A Downing Street spokesman reiterated yesterday that Michael Gove speaks for the government – on education. On Tuesday, speaking as Deputy Prime Minister, Nick Clegg repeated that “if (Leveson’s) recommendations are workable and proportionate, we should … implement them.”

How to apologise, Clegg-style

At Liberal Democrat headquarters, they are very excited about a soon-to-be-launched new magazine for party members called AD LIB. To whet our appetites, they have released an image of the front cover of the first issue, featuring a statesmanlike picture of Nick Clegg, with the caption ‘Lurch to the right? I won’t let it happen.’

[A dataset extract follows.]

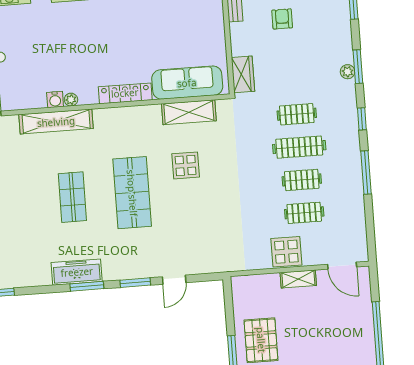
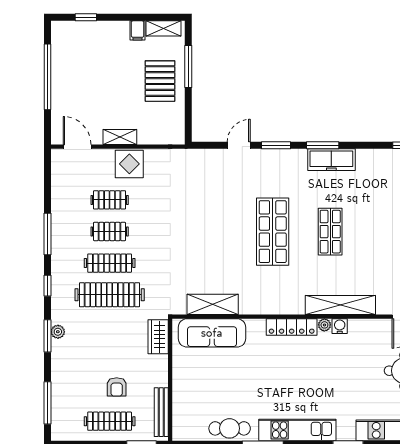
locker: (125, 93) -> (292, 327), moved
clothes rail: (297, 114) -> (110, 295), width x1.86, depth x1.31
display table: (186, 165) -> (220, 254), removed

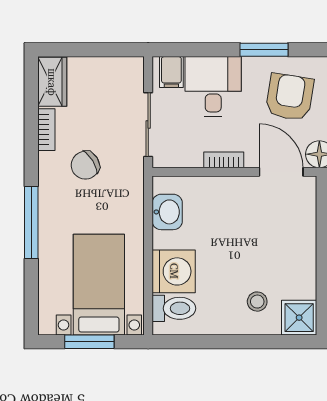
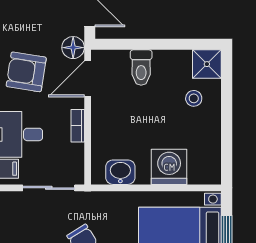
toilet: (174, 308) -> (141, 68), moved, turned 180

Or if he does, he will make a long apology for promising not to lurch when he should have realised that the realities of being in government made lurching inevitable. Yesterday, Nick Clegg’s classic “I’m sorry” video, with music supplied by The Poke, earned him the Apology of the Year at the Spectator awards.

Monty, Maxwell and the Mirror

Trinity Mirror, owners of the Daily Mirror have bought a 20 per cent stake in Local World, a conglomerate which has bought up almost 100 local newspapers, freesheets and websites. One of their partners in the new venture is Lord Ashcroft, the billionaire Tory peer. It might seem odd that the owners of the country’s leading Labour newspaper should climb into bed with the man who has given more money to the Conservative Party than anyone else, but actually, it is not odd at all. The Mirror has been owned and run by Tories for over 20 years, ever since the demise of Robert Maxwell. He was Labour, but sadly he was also a thief.

Modern Manure (1)

The Mirror is being unkind to the Tory MP Glyn Davies. First, they exposed him to the wrath of animal lovers by drawing attention to a tweet in which he wished for a shotgun to eliminate a deer that had wandered into his garden. As a follow up, they have retold the story of how Davies was stopped by police driving a lorry with a faulty tail light, dressed in nothing but a jumper, underpants and wellies. He explained that he had slipped when while he was loading sheep onto the lorry and had covered his trousers his manure.

Modern Manure (2)

Meanwhile the This is the West Country website records the strange case of a man who apparently has some sort of fixation with manure. He has been up in court for the third time over his habit of stripping naked, rolling in cow dung, and pleasuring himself. Beneath this report, readers have posted their furious reactions. They are not furious about what he did, but about a misleading headline implying that it happened in Devon when actually the offence was committed in Redruth, by a man from Camborne, both of which are in Cornwall. One respondent spluttered: “Readers unfamiliar with the geography of Britain may inappropriately be led to believe that this sort of thing could possibly be allowed to happen in Devon!”.